● Passage for review
Drain out the water. DO NOT RINSE! Otherwise you’re washing all that delicious salt off. Sadness.

before beautification
before beautification

Dump your olive oil onto the baking sheet. Plop your seeds on the pan. Swirl around to coat the seeds with oil. Finally, spread the seeds out into a single layer.

Bake at 400°F for 5-20 minutes—depending on the size of the seeds. You want to see some golden-brownness going on in there. BUT don’t let them get too dark… or you will have burnt them to a crisp. Trust me.

after beautification
after beautification

Remove them from the oven. Immediately sprinkle a just a little more salt on top of the seeds. If I did this over again, I think I would bake them just a little bit longer. That’s just my preference, though.

OMG.
OMG.

Voila! You have yourself a delicious, mildly healthy snack!

BONUS: You can make Cinnamon Sugar Pumpkin Seeds, too! Instead of salt, use sugar. Then when you’re rolling your beautiful seeds around in the oil, sprinkle cinnamon and let that join the party. Continue Mission from there!


Confession time… mine totally sucked. BUT I know why! I didn’t cook them long enough. The were not crunchy. They were sad. I would have put them in the oven again to cook some more. But when I went to go make my pizza a couple hours later, I ended up with an oven fire…. so… that happened. ANYWAY, I don’t want my failure to cause hesitance in your culinary exploration. The recipe works. I’ve made it before. However, this time, dear readers, I sucked monkey butt.

● Input material
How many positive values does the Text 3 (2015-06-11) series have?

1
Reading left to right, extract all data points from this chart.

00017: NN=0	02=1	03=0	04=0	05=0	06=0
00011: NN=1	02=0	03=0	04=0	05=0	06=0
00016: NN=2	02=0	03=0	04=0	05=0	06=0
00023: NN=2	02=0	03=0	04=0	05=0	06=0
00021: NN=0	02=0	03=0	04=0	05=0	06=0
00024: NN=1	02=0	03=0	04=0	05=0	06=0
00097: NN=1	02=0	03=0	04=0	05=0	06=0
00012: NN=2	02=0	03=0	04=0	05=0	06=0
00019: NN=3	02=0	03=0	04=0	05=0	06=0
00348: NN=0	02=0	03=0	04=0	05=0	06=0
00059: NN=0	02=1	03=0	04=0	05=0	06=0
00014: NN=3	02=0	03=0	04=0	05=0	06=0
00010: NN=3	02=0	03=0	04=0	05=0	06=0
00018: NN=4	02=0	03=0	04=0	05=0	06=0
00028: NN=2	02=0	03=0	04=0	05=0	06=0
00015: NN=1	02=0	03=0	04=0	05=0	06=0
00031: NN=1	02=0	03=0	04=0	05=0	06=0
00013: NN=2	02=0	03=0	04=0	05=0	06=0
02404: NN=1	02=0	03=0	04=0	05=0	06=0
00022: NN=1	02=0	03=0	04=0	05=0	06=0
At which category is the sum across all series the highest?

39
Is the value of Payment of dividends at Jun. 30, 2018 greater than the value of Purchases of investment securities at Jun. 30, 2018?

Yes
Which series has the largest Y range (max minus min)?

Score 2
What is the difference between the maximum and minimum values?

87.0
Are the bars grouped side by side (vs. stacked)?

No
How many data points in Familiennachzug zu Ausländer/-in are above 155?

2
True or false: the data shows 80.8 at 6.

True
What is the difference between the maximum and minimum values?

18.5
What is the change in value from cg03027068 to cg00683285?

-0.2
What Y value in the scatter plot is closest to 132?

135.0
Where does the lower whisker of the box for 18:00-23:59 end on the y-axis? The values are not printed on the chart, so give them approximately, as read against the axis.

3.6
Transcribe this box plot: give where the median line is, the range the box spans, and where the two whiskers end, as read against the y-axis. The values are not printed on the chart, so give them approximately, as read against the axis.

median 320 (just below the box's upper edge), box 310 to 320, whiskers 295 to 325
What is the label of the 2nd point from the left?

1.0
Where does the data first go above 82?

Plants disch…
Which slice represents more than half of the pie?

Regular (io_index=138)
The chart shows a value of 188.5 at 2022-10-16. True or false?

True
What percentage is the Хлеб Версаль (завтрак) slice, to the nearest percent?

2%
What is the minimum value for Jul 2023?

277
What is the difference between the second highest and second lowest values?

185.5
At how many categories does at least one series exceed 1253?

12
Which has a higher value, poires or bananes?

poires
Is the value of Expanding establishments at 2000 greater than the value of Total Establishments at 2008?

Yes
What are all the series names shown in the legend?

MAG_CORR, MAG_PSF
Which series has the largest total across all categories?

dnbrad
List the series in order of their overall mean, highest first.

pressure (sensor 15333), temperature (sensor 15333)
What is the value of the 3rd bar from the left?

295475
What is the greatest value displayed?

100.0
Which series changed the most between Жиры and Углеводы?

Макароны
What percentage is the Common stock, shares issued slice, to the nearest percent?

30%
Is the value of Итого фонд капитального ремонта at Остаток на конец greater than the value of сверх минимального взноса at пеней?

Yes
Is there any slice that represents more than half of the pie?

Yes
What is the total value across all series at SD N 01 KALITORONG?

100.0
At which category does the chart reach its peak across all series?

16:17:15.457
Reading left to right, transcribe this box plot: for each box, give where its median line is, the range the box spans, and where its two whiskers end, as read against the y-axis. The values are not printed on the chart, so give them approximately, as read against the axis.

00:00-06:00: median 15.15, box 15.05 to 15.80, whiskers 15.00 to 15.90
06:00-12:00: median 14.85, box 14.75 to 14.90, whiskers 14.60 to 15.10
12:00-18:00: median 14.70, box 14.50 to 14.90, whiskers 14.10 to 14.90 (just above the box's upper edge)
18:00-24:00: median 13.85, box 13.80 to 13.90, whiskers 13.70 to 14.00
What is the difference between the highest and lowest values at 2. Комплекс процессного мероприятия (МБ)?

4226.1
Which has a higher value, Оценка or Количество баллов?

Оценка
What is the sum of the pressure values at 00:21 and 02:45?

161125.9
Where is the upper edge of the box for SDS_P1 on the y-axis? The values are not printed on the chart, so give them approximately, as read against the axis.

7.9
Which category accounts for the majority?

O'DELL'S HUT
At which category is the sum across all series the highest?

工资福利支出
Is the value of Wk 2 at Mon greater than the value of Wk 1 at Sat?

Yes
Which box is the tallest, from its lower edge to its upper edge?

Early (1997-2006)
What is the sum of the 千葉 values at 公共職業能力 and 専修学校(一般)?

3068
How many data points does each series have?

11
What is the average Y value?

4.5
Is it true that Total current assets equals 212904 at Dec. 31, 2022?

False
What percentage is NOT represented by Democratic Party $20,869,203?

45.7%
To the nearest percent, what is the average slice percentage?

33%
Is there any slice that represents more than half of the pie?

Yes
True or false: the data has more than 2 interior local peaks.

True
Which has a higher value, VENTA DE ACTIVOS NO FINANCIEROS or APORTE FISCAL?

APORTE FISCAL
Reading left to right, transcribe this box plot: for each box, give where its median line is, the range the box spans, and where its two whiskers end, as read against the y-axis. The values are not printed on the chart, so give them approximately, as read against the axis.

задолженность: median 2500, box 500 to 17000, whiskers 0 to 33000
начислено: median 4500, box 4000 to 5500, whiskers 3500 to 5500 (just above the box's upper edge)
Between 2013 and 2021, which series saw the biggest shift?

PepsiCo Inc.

● Request 1
Answer these questions about the pumpkin seed recipe:
(a) At what oven temperature are the seeds baked?
(b) In the cinnamon version, what is used instead of salt?
(c) Why does the writer say this batch of seeds was not crunchy?
● Request 2
Please render the part of the rows that opens with their first line and closes with the line containing "Is the value of Payment" as a numbered list, leaving out blank lines.
The recipe text and the rows are unrelated material.

● Answer section 1
(a) 400°F
(b) Sugar
(c) The seeds were not cooked long enough.

● Answer section 2
1. How many positive values does the Text 3 (2015-06-11) series have?
2. 1
3. Reading left to right, extract all data points from this chart.
4. 00017: NN=0	02=1	03=0	04=0	05=0	06=0
5. 00011: NN=1	02=0	03=0	04=0	05=0	06=0
6. 00016: NN=2	02=0	03=0	04=0	05=0	06=0
7. 00023: NN=2	02=0	03=0	04=0	05=0	06=0
8. 00021: NN=0	02=0	03=0	04=0	05=0	06=0
9. 00024: NN=1	02=0	03=0	04=0	05=0	06=0
10. 00097: NN=1	02=0	03=0	04=0	05=0	06=0
11. 00012: NN=2	02=0	03=0	04=0	05=0	06=0
12. 00019: NN=3	02=0	03=0	04=0	05=0	06=0
13. 00348: NN=0	02=0	03=0	04=0	05=0	06=0
14. 00059: NN=0	02=1	03=0	04=0	05=0	06=0
15. 00014: NN=3	02=0	03=0	04=0	05=0	06=0
16. 00010: NN=3	02=0	03=0	04=0	05=0	06=0
17. 00018: NN=4	02=0	03=0	04=0	05=0	06=0
18. 00028: NN=2	02=0	03=0	04=0	05=0	06=0
19. 00015: NN=1	02=0	03=0	04=0	05=0	06=0
20. 00031: NN=1	02=0	03=0	04=0	05=0	06=0
21. 00013: NN=2	02=0	03=0	04=0	05=0	06=0
22. 02404: NN=1	02=0	03=0	04=0	05=0	06=0
23. 00022: NN=1	02=0	03=0	04=0	05=0	06=0
24. At which category is the sum across all series the highest?
25. 39
26. Is the value of Payment of dividends at Jun. 30, 2018 greater than the value of Purchases of investment securities at Jun. 30, 2018?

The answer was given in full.